Physiological Response of Resistant and Susceptible Vitis vinifiera Cultivars to Meloidogyne incognita


  • H. Melakeberhan
  • H. Ferris
  • J. M. Dias


The effect of Meloidogyne incognita on growth, general physiological response, and the concentration of reducing and nonreducing sugars at the nematode feeding sites of French Colombard (susceptible) and Thompson Seedless (moderately resistant) Vitis vinifera cultivars was studied up to 2,100 degree-days (DD-base 10 C). Nematode stress dosage, measured as the product of cumulative number of juveniles and females and their total energy (calories) demand, accounted for up to 15 and 10% of the energy assimilated by French Colombard and Thompson Seedless plants, respectively. Total leaf area, total carbon dioxide fixed, transpiration rate, stomatal conductance, and internal leaf CO[sub2] concentration were not affected, but energy assimilated into plant tissue and respiration were decreased by nematode infection in both cultivars.
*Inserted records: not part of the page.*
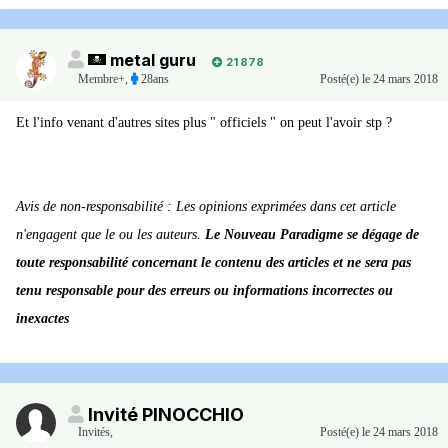
metal guru
21 878
Membre+,
28ans
Posté(e)
le 24 mars 2018
Et l'info venant d'autres sites plus " officiels " on peut l'avoir stp ?
Avis de non-responsabilité : Les opinions exprimées dans cet article
n'engagent que le ou les auteurs.
Le Nouveau Paradigme se dégage de
toute responsabilité concernant le contenu des articles et ne sera pas
tenu responsable pour des erreurs ou informations incorrectes ou
inexactes
Invité PINOCCHIO
Invités
,
Posté(e)
le 24 mars 2018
Energy consumed by nematodes accounted for most of the difference in total energy assimilated between infected and uninfected plants on French Colombard but not on Thompson Seedless, suggesting that the resistant cultivar may be using more energy to curtail the nematode's activity. Nematodes did not affect the concentration of reducing sugars, but the concentration of nonreducing sugars increased in French Colombard and decreased in Thompson Seedless. This indicates that there was more translocation of photosynthate to the feeding sites of the susceptible than to those of the resistant cultivar, and may explain why M. incognita causes more damage to French Colombard than to Thompson Seedless. Key words: assimilation, energy partitioning, Meloidogyne incognita, nematode energy demand, photosynthesis, respiration, sugar, Vitis vinifera.